* _Consigne_:
Pour chacune des affirmations suivantes, indiquez par oui ou non si elle s’accorde avec le document sur la défense belge, et citez entre guillemets les mots décisifs du document. (a) Le commandement belge comptait défendre le pays indéfiniment avec ses seules forces. (b) La directive du 25 septembre s’adresse au III° C.A. (c) À la fin octobre, la 2ème section évalue à trente les divisions françaises prêtes à intervenir.

Le 15 mai 1936, le général Gamelin, le généralissime des armées françaises, a déclaré à ses interlocuteurs belges que la défense du Canal Albert constituait « la sauvegarde commune franco-belge » Il en est découlé une répartition des rôles. Aux Belges de consacrer le gros de leurs forces à soutenir seuls le premier choc sur le front le plus distant des secours français et britanniques. Aux Français, en revanche, de prendre immédiatement en charge la Meuse et ses avancées en amont de Namur, à meilleure portée de leurs bases de départ.

Le commandement belge n’a jamais envisagé de défendre le pays indéfiniment par ses propres moyens.
Au contraire, il table sur l’intervention de renforts puissants. Il sait toutefois qu’ils ne seront pas à pied d’œuvre du jour au lendemain. Son problème est, par conséquent, de leur ménager le temps d’arriver. Une directive du 25 septembre y pourvoit. Elle s’adresse au III° C.A., le corps d’armée qui tient Liège et ce trouve, à ce titre, le plus exposé, à la clef de voûte du dispositif. L’espoir est de résister sur place. La consigne générale est, d’ailleurs, de se battre sur le canal et le fleuve « sans esprit de recul ». mais il est sage de prévoir l’éventualité où les coupures seraient franchies. La directive indique donc des axes de repli et elle le fait en sorte de maintenir entre l’envahisseur et les secours débouchant de France un écran de troupes belges. Le document, destiné alors au seul III° C.A., est l’ébauche d’un plan de campagne.

Les semaines qui suivent voient s’accroître les motifs d’appréhension. De jour en jour, de nouvelles unités allemandes sont repérées. Le 14 octobre, la 2ième section de l’état-major général de l’armée dénombre une soixantaine de divisions. Le 29, elle en compte une dizaine de plus. La réplique est de poursuivre la mise sur pied de guerre de l’armée belge. Deux divisions supplémentaires sont mobilisées. Elles portent l’effectif de l’armée de campagne à vingt-deux divisions : dix-huit d’infanterie, deux de Chasseurs ardennais et deux de cavalerie.
La limite des possibilités est atteinte. L’enflure du nombre opère au détriment de la qualité. Toutes les grandes unités sont loin de se valoir. Heureusement, des compensations sont en vue. Le déploiement français s’est modifié. D’abord bourré devant l’Allemagne, il ne cesse de renforcer le long de la frontière belge. A la fin octobre, la 2ème section évalue à vingt-cinq les divisions françaises prêtes à intervenir. S’y ajoutent cinq divisions britanniques. L’angoisse ne paraît donc pas de raison.

* _Données_:

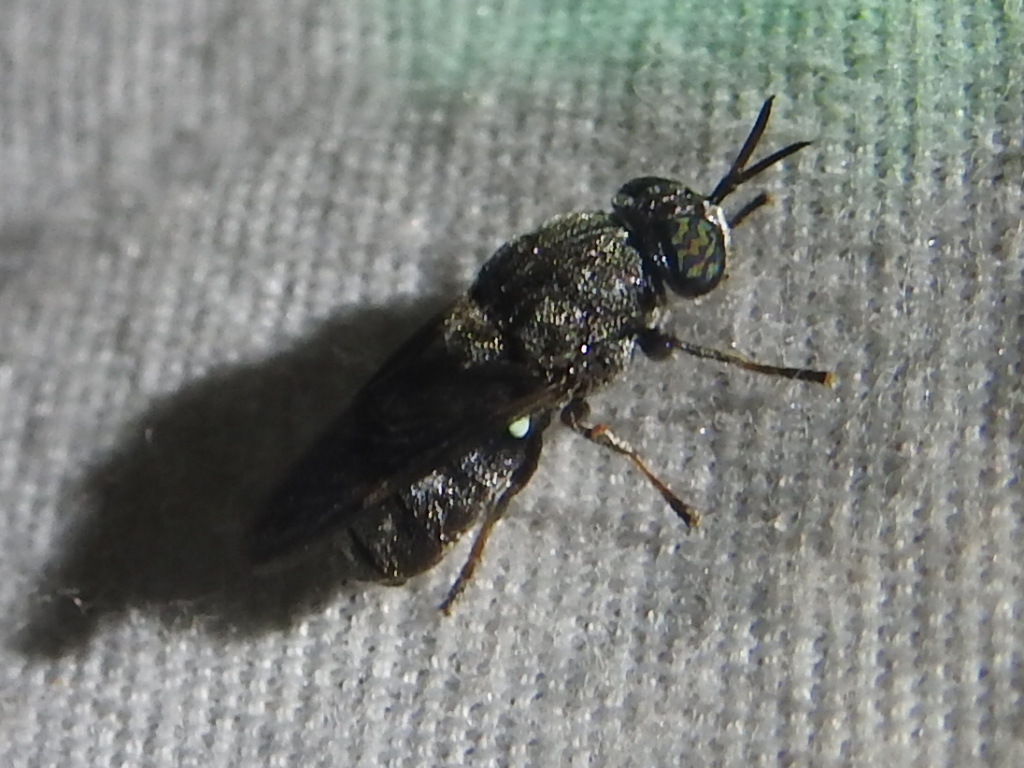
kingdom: Animalia
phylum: Arthropoda
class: Insecta
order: Diptera
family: Stratiomyidae
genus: Dicyphoma
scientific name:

* _Corrigé_:
(a) Non : « Le commandement belge n’a jamais envisagé de défendre le pays indéfiniment par ses propres moyens. »
(b) Oui : « Elle s’adresse au III° C.A., le corps d’armée qui tient Liège »
(c) Non : « A la fin octobre, la 2ème section évalue à vingt-cinq les divisions françaises prêtes à intervenir. »